**Texte proposé**
Laurent Joffrin : Je crains que la première hypothèse soit la plus probable. Un petit jeu de politique-fiction suffit à s’en convaincre. Imaginons que la gauche française, dès le résultat des législatives proclamé, ait reconnu qu’elle n’était pas majoritaire seule et donc que sa victoire était incomplète. Elle aurait alors lancé un processus de négociation pour élargir son assise et constituer, par le compromis, une coalition capable de gouverner. Ou encore, plus utopique encore, que les partis non-extrêmes aient décidé de transformer le Front républicain – choisi par les électeurs – en majorité parlementaire d’union nationale (sans le RN, donc). Les institutions s’y prêtaient parfaitement et le Président n’aurait alors eu d’autre choix que d’appeler à Matignon la personnalité choisie par la nouvelle majorité.

**Exercices**
**a.** Reproduisez à l'identique le passage du texte proposé qui commence aux mots « Laurent Joffrin : Je » et s'arrête après les mots « la nouvelle majorité. ».
**b.** Dressez la liste complète des noms propres de personne, d'organisation ou de lieu qui figurent dans le texte proposé.
**c.** D'après le texte proposé, qui le Président aurait-il été obligé d'appeler à Matignon ?

**Liste des données**
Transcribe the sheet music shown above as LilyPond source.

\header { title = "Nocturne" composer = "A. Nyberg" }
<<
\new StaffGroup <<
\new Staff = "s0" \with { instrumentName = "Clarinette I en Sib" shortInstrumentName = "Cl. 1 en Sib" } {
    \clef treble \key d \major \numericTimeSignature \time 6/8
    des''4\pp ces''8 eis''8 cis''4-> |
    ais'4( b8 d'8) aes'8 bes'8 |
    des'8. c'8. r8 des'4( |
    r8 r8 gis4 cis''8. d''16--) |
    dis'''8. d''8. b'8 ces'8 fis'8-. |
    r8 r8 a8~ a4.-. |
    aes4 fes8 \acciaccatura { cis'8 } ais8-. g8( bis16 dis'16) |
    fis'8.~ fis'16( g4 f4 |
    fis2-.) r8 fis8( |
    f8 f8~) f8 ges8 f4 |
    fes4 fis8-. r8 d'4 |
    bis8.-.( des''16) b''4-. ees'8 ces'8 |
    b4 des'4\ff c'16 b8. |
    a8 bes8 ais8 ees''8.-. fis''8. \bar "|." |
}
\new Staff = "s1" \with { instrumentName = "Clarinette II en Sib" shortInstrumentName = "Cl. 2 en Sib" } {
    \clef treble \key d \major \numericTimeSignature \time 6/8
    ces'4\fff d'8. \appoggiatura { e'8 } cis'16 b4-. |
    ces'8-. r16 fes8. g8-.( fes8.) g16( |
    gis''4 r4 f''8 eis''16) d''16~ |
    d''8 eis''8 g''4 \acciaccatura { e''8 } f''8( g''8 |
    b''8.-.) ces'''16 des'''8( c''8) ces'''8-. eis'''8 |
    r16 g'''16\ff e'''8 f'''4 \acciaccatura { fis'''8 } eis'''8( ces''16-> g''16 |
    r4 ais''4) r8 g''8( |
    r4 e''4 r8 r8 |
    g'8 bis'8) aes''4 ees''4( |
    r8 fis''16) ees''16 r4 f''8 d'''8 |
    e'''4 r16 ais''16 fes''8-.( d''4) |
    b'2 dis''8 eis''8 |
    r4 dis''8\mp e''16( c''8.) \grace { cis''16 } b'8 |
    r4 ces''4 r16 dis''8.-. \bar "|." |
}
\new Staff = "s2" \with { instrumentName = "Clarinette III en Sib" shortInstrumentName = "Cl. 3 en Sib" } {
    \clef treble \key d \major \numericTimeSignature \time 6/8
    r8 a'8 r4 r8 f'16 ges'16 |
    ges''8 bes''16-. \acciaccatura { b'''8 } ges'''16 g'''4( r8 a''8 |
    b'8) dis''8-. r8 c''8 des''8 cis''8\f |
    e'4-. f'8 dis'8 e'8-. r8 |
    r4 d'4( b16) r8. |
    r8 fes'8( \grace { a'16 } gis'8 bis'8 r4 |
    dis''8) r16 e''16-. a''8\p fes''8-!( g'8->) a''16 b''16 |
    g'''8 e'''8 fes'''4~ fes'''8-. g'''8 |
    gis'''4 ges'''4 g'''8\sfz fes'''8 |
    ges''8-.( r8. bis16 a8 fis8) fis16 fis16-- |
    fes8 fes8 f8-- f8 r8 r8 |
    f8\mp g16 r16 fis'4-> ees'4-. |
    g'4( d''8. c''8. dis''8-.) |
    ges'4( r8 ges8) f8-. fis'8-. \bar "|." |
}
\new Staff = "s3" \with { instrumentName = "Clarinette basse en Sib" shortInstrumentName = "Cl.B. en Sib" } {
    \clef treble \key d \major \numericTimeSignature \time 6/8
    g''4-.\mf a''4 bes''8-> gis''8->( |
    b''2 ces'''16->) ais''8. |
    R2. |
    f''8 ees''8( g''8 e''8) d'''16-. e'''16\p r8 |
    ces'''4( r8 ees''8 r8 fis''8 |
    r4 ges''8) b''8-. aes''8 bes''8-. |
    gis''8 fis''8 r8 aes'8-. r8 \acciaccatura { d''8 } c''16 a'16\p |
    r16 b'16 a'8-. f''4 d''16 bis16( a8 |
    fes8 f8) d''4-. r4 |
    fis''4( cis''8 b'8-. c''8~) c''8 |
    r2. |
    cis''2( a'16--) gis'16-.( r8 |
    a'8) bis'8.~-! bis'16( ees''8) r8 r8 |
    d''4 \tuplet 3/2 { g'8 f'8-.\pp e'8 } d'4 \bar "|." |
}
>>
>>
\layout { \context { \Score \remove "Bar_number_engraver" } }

**Corrigés**
**a.**
Laurent Joffrin : Je crains que la première hypothèse soit la plus probable. Un petit jeu de politique-fiction suffit à s’en convaincre. Imaginons que la gauche française, dès le résultat des législatives proclamé, ait reconnu qu’elle n’était pas majoritaire seule et donc que sa victoire était incomplète. Elle aurait alors lancé un processus de négociation pour élargir son assise et constituer, par le compromis, une coalition capable de gouverner. Ou encore, plus utopique encore, que les partis non-extrêmes aient décidé de transformer le Front républicain – choisi par les électeurs – en majorité parlementaire d’union nationale (sans le RN, donc). Les institutions s’y prêtaient parfaitement et le Président n’aurait alors eu d’autre choix que d’appeler à Matignon la personnalité choisie par la nouvelle majorité.

**b.** Laurent Joffrin, Front républicain, RN, Matignon

**c.** La personnalité choisie par la nouvelle majorité.